文本节选>
▼
题目描述:
We have a list of bus routes. Each routes[i] is a bus route that the i-th bus repeats forever. For example if routes[0] = [1, 5, 7], this means that the first bus (0-th indexed) travels in the sequence 1->5->7->1->5->7->1->... forever.
We start at bus stop S (initially not on a bus), and we want to go to bus stop T. Travelling by buses only, what is the least number of buses we must take to reach our destination? Return -1 if it is not possible.
Example: Input: routes = [[1, 2, 7], [3, 6, 7]] S = 1 T = 6 Output: 2 Explanation: The best strategy is take the first bus to the bus stop 7, then take the second bus to the bus stop 6.
Note:
1 <= routes.length <= 500.1 <= routes[i].length <= 500.0 <= routes[i][j] < 10 ^ 6.
题目大意:
给定一组公交车的行进路线routes,以及公交车站S和T。
求从S到达T最少需要乘坐多少辆车。
解题思路:
广度优先搜索(BFS)
根据车站对公交车进行分组,记为stopBuses 构造字典busNexts,记录每一个公交车的相邻公交车 初始将stopBuses[S]的所有公交车加入队列,执行BFS即可。
Python代码:
class Solution(object):
def numBusesToDestination(self, routes, S, T):
"""
▲
数据>
▼
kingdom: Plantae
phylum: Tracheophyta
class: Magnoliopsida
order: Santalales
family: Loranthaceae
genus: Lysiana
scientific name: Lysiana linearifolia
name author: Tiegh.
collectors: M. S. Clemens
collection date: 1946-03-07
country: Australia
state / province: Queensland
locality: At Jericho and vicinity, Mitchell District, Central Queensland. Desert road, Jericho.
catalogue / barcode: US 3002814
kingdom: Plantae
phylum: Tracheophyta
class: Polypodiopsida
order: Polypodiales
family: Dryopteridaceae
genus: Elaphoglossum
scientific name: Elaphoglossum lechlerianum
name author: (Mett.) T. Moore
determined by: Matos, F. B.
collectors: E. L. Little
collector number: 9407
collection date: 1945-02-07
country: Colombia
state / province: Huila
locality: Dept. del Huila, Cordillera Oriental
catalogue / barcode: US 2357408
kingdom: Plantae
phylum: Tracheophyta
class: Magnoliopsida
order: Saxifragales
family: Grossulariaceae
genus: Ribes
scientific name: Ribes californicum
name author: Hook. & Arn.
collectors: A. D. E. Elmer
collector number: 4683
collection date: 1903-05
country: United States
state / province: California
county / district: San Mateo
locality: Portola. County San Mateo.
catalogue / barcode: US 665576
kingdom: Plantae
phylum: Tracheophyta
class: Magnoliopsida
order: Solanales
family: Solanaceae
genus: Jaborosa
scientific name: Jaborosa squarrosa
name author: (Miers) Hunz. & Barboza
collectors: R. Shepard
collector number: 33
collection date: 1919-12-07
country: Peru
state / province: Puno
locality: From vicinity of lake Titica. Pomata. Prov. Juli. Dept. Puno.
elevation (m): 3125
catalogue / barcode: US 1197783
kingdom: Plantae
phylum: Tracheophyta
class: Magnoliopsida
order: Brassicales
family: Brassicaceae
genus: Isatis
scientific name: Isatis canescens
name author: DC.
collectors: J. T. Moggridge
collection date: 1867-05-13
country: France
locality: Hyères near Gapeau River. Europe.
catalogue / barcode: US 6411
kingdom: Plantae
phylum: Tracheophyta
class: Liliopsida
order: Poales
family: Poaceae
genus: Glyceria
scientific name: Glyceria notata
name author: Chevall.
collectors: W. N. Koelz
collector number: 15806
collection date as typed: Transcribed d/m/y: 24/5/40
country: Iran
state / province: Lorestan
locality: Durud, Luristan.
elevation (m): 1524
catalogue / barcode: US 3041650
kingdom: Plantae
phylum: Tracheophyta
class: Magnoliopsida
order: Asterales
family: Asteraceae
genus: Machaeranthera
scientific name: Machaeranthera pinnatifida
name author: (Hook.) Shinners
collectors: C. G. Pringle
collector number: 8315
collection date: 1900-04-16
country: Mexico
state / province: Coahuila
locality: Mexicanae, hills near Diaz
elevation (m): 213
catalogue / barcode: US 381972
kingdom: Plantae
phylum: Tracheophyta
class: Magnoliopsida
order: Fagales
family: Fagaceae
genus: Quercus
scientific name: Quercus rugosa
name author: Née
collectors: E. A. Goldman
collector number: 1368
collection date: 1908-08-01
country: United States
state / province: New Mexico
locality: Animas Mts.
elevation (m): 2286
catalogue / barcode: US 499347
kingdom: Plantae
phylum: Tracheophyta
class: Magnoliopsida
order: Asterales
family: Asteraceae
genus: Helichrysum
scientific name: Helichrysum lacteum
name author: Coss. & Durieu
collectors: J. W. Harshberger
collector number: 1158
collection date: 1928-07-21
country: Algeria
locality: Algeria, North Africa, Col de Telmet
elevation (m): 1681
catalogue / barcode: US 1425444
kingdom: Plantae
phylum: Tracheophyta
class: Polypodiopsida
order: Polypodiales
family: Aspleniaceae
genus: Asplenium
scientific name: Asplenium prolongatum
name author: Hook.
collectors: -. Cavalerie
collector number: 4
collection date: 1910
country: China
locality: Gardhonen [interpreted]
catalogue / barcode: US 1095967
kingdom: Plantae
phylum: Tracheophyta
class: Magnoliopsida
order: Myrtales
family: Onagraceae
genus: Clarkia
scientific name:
▲
练习任务>
1. 根据文本节选回答下列问题:
(a) 示例中 S 和 T 的值分别是多少?
(b) 解题思路采用的是哪种搜索方法?
(c) 如果无法到达目的地,应返回什么?
2. 将文本节选中的句子"We start at bus stop S (initially not on a bus), and we want to go to bus stop T."译成中文。

练习答案>
1.
(a) S = 1,T = 6。
(b) 广度优先搜索(BFS)。
(c) 返回 -1。

2. 我们从公交车站S出发(起初不在公交车上),想要前往公交车站T。